Having served as a minister in two of America’s largest mega-churches and as an early adopter of social media, I did not have the luxury of anonymity when I sinned. I lived in a glass house. And on one fateful day in June 2011 thousands of Christians chose to dehumanize me. There are other words and phrases for it: unfollow, unfriend, block, ostracize, estrange, ghost, judge, shake the dust off their feet, and shame—to name only a few.
They began to say I was no longer the man they used to know. I was rendered invisible and untouchable. I was targeted as a non-human based on my sins—depicted as “less than” and evil.
My Christian friends and even my family took sides, discarded trust that had been built for a lifetime, and got angrier and angrier—they solidified me as an idea of the enemy, they lost their ability to listen, communicate, and practice even a modicum of empathy.
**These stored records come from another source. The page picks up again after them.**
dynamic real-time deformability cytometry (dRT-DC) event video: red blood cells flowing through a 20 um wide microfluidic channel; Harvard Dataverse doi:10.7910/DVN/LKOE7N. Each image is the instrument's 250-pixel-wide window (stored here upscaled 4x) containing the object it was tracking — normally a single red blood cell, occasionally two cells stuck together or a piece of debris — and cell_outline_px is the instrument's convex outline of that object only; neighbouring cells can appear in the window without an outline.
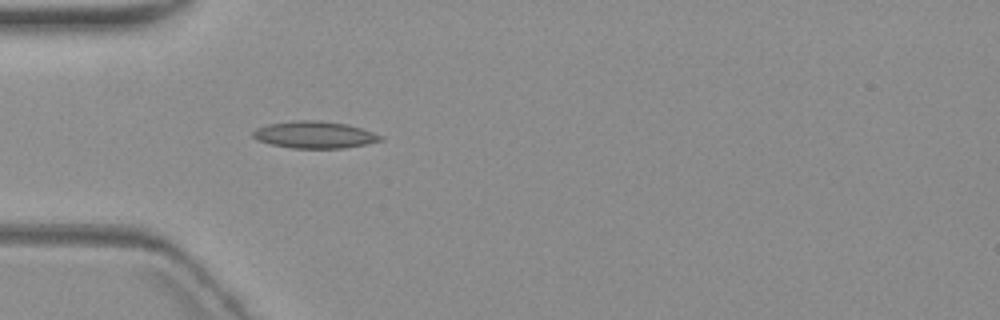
{"species": "common noctule bat (a hibernating species)", "species_latin": "Nyctalus noctula", "temperature_condition": "warm", "stored_images_in_passage": 1, "camera_frame_rate_fps": 3000, "um_per_image_px": 0.085, "animal": {"sex": "female", "body_mass_g": 19.3, "forearm_length_mm": 54.1}, "frame": {"image": 1, "passage_image": 1, "time_ms": 0.0, "image_size_px": [1000, 320], "cell_outline_px": [[384, 140], [344, 148], [292, 148], [272, 144], [256, 140], [252, 136], [252, 132], [256, 128], [268, 124], [296, 120], [320, 120], [348, 124], [384, 136]], "centroid_in_image_um": [26.73, 11.45], "position_along_channel_um": 58.3, "area_um2": 20.06}}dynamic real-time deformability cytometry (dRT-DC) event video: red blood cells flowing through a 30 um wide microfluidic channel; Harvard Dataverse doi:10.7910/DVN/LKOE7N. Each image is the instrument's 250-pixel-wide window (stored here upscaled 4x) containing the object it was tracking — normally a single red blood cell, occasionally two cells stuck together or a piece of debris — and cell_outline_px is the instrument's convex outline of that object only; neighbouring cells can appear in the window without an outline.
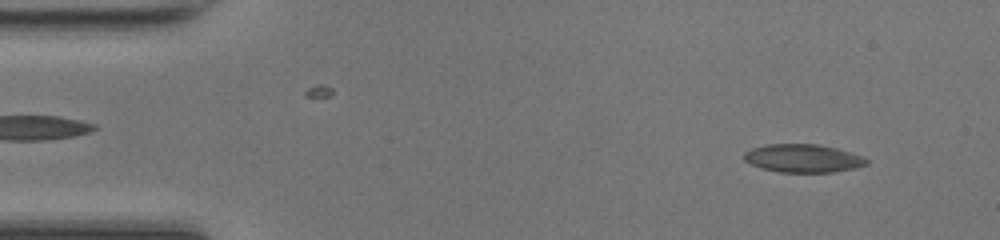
{"species": "common noctule bat (a hibernating species)", "species_latin": "Nyctalus noctula", "temperature_condition": "room temperature", "stored_images_in_passage": 48, "camera_frame_rate_fps": 3000, "um_per_image_px": 0.085, "animal": {"sex": "female", "body_mass_g": 17.0, "forearm_length_mm": 48.0}, "frame": {"image": 1, "passage_image": 4, "time_ms": 1.0, "image_size_px": [1000, 240], "cell_outline_px": [[868, 164], [856, 168], [832, 172], [780, 172], [760, 168], [744, 160], [744, 152], [752, 148], [768, 144], [816, 144], [836, 148], [852, 152], [864, 156], [868, 160]], "centroid_in_image_um": [68.28, 13.45], "position_along_channel_um": 16.7, "area_um2": 20.17}}
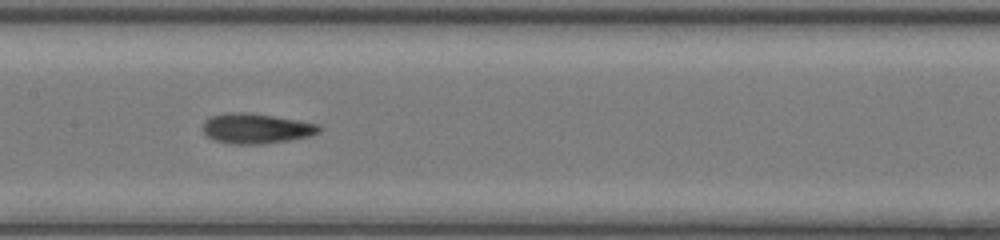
{"frame": {"image": 2, "passage_image": 23, "time_ms": 7.333, "image_size_px": [1000, 240], "cell_outline_px": [[320, 132], [312, 136], [264, 144], [228, 144], [212, 140], [204, 132], [204, 120], [212, 116], [228, 112], [244, 112], [272, 116], [320, 124]], "centroid_in_image_um": [21.77, 10.93], "position_along_channel_um": 185.6, "area_um2": 20.4}}
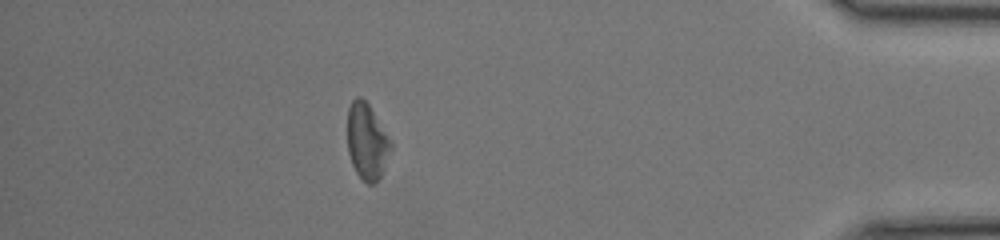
{"frame": {"image": 3, "passage_image": 42, "time_ms": 13.667, "image_size_px": [1000, 240], "cell_outline_px": [[392, 148], [384, 168], [380, 176], [372, 184], [368, 184], [356, 172], [352, 164], [348, 152], [348, 108], [352, 100], [356, 96], [360, 96], [368, 104], [392, 140]], "centroid_in_image_um": [31.2, 12.0], "position_along_channel_um": 404.0, "area_um2": 19.13}, "authors_computed_cell_mechanics": {"area_um2": 19.9988, "velocity_mm_per_s": 4.2647, "shape_relaxation_time_tau1_ms": 7.696, "shape_relaxation_time_tau2_ms": 3.3094, "deformation_change_tau1": 0.2046, "deformation_change_tau2": 0.1255}}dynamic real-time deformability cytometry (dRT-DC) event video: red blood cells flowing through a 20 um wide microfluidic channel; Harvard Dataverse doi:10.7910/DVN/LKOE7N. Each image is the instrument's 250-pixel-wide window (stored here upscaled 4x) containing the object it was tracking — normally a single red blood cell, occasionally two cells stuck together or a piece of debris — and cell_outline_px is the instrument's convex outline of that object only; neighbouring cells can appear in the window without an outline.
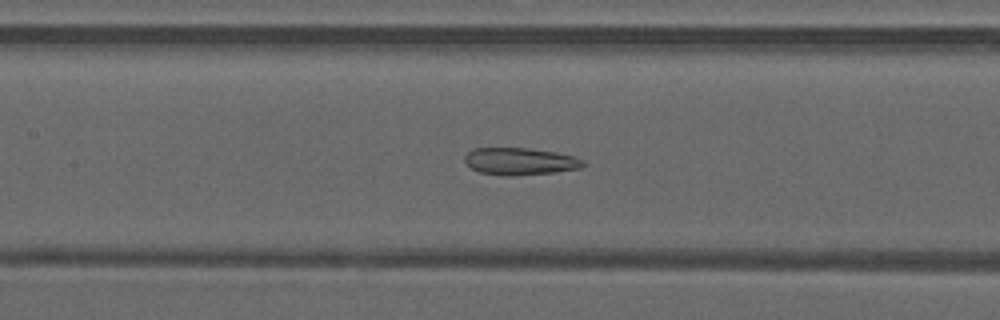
{"species": "common noctule bat (a hibernating species)", "species_latin": "Nyctalus noctula", "temperature_condition": "warm", "stored_images_in_passage": 30, "camera_frame_rate_fps": 3000, "um_per_image_px": 0.085, "animal": {"sex": "male", "forearm_length_mm": 52.5}, "frame": {"image": 1, "passage_image": 22, "time_ms": 7.0, "image_size_px": [1000, 320], "cell_outline_px": [[588, 164], [580, 168], [556, 172], [516, 176], [500, 176], [480, 172], [472, 168], [464, 160], [464, 156], [472, 148], [528, 148], [556, 152], [572, 156], [584, 160]], "centroid_in_image_um": [44.22, 13.72], "position_along_channel_um": 163.2, "area_um2": 18.96}}
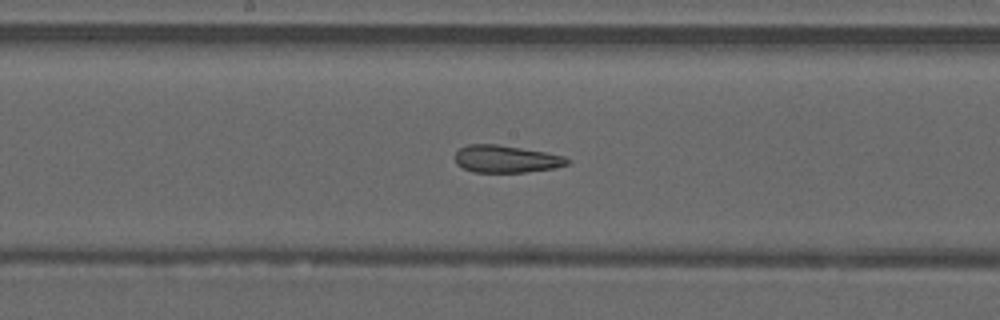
{"frame": {"image": 2, "passage_image": 25, "time_ms": 8.0, "image_size_px": [1000, 320], "cell_outline_px": [[572, 160], [568, 164], [552, 168], [524, 172], [472, 172], [456, 164], [456, 152], [460, 148], [468, 144], [496, 144], [544, 152], [564, 156]], "centroid_in_image_um": [43.01, 13.51], "position_along_channel_um": 205.2, "area_um2": 17.69}}
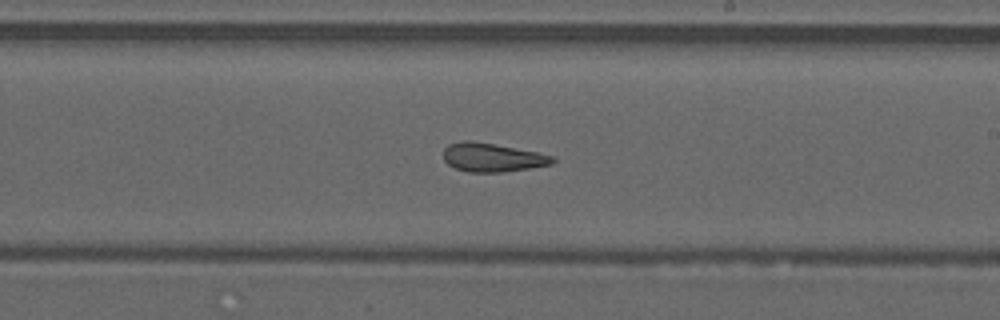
{"frame": {"image": 3, "passage_image": 28, "time_ms": 9.0, "image_size_px": [1000, 320], "cell_outline_px": [[556, 160], [552, 164], [504, 172], [468, 172], [456, 168], [448, 164], [444, 160], [444, 148], [448, 144], [460, 140], [468, 140], [492, 144], [536, 152], [556, 156]], "centroid_in_image_um": [41.84, 13.38], "position_along_channel_um": 247.2, "area_um2": 18.15}}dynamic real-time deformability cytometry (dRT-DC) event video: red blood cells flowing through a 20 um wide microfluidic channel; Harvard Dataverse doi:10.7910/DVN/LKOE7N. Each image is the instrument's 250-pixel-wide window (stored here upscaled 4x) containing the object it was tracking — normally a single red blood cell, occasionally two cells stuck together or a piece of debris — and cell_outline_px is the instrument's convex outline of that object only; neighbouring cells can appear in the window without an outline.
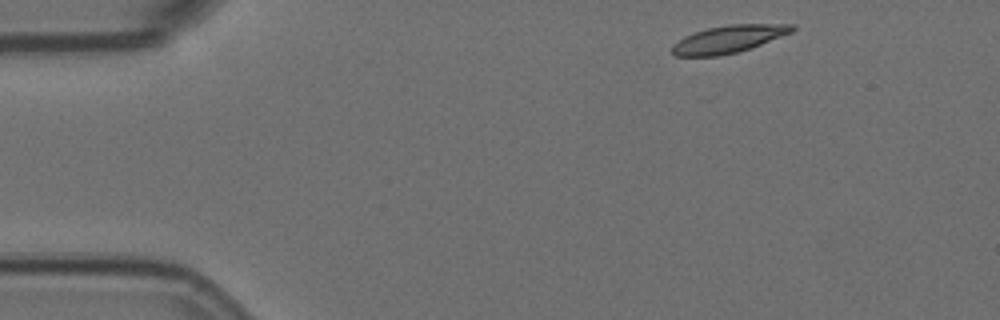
{"species": "Egyptian fruit bat (a non-hibernating species)", "species_latin": "Rousettus aegyptiacus", "temperature_condition": "room temperature", "stored_images_in_passage": 5, "camera_frame_rate_fps": 3000, "um_per_image_px": 0.085, "animal": {"sex": "female"}, "frame": {"image": 1, "passage_image": 1, "time_ms": 0.0, "image_size_px": [1000, 320], "cell_outline_px": [[796, 28], [792, 32], [760, 44], [736, 52], [720, 56], [676, 56], [672, 52], [672, 44], [684, 36], [708, 28], [728, 24], [796, 24]], "centroid_in_image_um": [61.92, 3.31], "position_along_channel_um": 23.1, "area_um2": 19.02}}
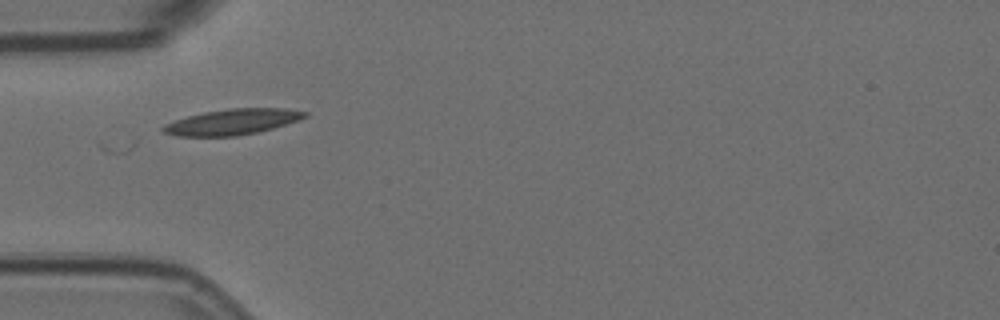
{"frame": {"image": 2, "passage_image": 4, "time_ms": 1.0, "image_size_px": [1000, 320], "cell_outline_px": [[308, 116], [300, 120], [272, 128], [256, 132], [236, 136], [176, 136], [164, 132], [160, 128], [164, 124], [188, 116], [204, 112], [228, 108], [288, 108], [308, 112]], "centroid_in_image_um": [19.77, 10.35], "position_along_channel_um": 65.2, "area_um2": 21.21}}
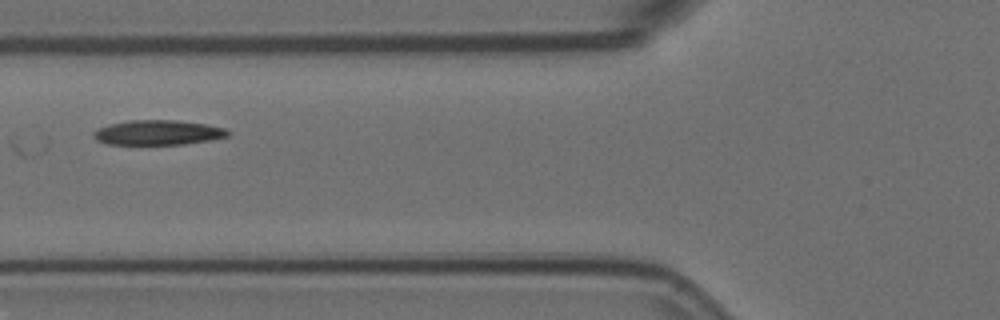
{"frame": {"image": 3, "passage_image": 5, "time_ms": 1.333, "image_size_px": [1000, 320], "cell_outline_px": [[232, 132], [228, 136], [208, 140], [184, 144], [108, 144], [96, 140], [92, 136], [92, 132], [108, 124], [128, 120], [176, 120], [204, 124], [224, 128]], "centroid_in_image_um": [13.4, 11.26], "position_along_channel_um": 112.4, "area_um2": 19.36}}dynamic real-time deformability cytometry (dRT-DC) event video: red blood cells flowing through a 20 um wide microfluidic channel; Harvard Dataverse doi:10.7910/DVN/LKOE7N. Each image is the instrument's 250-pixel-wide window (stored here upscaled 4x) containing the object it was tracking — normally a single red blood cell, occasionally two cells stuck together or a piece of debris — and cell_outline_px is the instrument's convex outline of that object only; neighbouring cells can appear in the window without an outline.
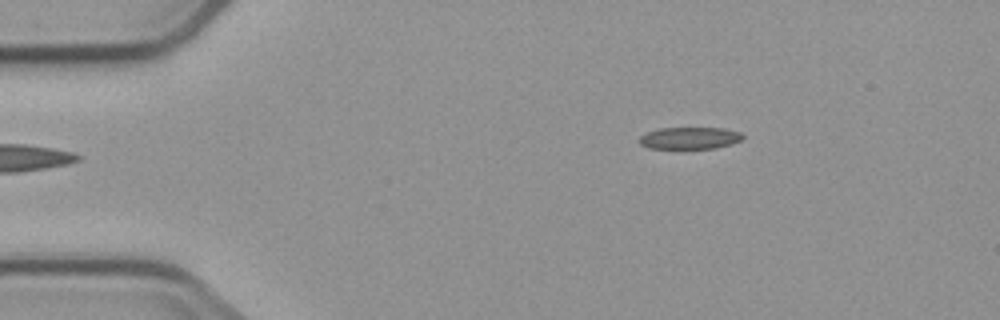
{"species": "common noctule bat (a hibernating species)", "species_latin": "Nyctalus noctula", "temperature_condition": "cold", "stored_images_in_passage": 5, "camera_frame_rate_fps": 3000, "um_per_image_px": 0.085, "animal": {"sex": "male", "body_mass_g": 23.1, "forearm_length_mm": 52.7}, "frame": {"image": 1, "passage_image": 5, "time_ms": 4.667, "image_size_px": [1000, 320], "cell_outline_px": [[744, 136], [740, 140], [732, 144], [716, 148], [648, 148], [640, 144], [640, 136], [648, 132], [660, 128], [724, 128], [740, 132]], "centroid_in_image_um": [58.64, 11.73], "position_along_channel_um": 26.4, "area_um2": 13.12}}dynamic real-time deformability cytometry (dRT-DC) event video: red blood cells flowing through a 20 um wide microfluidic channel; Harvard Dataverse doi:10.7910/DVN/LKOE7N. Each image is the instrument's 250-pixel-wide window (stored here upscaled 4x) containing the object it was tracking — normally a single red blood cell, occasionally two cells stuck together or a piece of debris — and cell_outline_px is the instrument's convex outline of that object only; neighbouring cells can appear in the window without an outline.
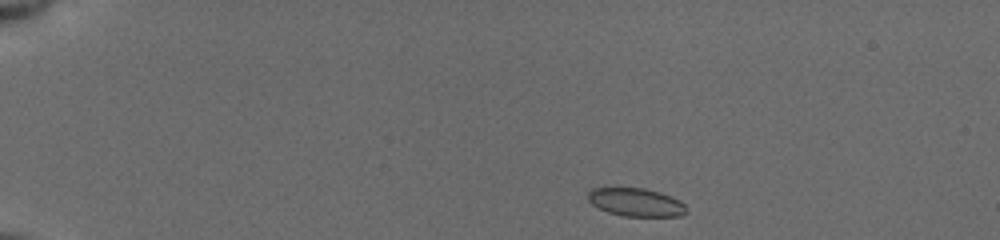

Not one of my nuclear family and only two of my thousands of former Christian friends stood up and said something like, “Wow, Randy screwed up twice in a row after a lifetime of integrity and leadership—I wonder if there could be something wrong with Randy? Perhaps he’s dealing with some sort of crisis. I wonder how I can help?”
But friends and neighbors listen up—I am the same Randy Elrod I have always been. I am a kind, loving, gentle yet tough, sensitive and sensual artistic man with feet of clay.
And I’m very hard to hate close up.
All of which makes me empathize with the children (now ladies) that were sexually mistreated by Roy Moore, and with the myriad ladies who have been verbally and sexually assaulted by Donald Trump. I cringe as I watch those men and their cohorts publicly dehumanize their accusers—and watch these politicians as they demonize and bully anyone who disagrees with them.
And it makes me question the faith of the people who dehumanized me—as I watch those same people stand behind and justify the sins of these leaders in the name of politics.
The powerful words of Brene Brown have inspired me to continue to speak out: “Sometimes owning our pain and bearing witness to struggle means getting angry. When we deny ourselves the right to be angry, we deny our pain. There are a lot of coded shame messages in the rhetoric of ‘Why so hostile?’ ‘Don’t get hysterical,’ ‘I’m sensing so much anger!’ and ‘Don’t take it so personally.’”
She continues, “All of these responses are normally code for your emotion or opinion is making me uncomfortable.”
I can hear my Christian friends and my family say as they read this, “C’mon, Randy, suck it up and stay quiet, or as a fine christian lady said to me yesterday, “People in glass houses shouldn’t throw stones”.
But if I did that, you would definitely know I’m not the same Randy Elrod you’ve always known—and used to love.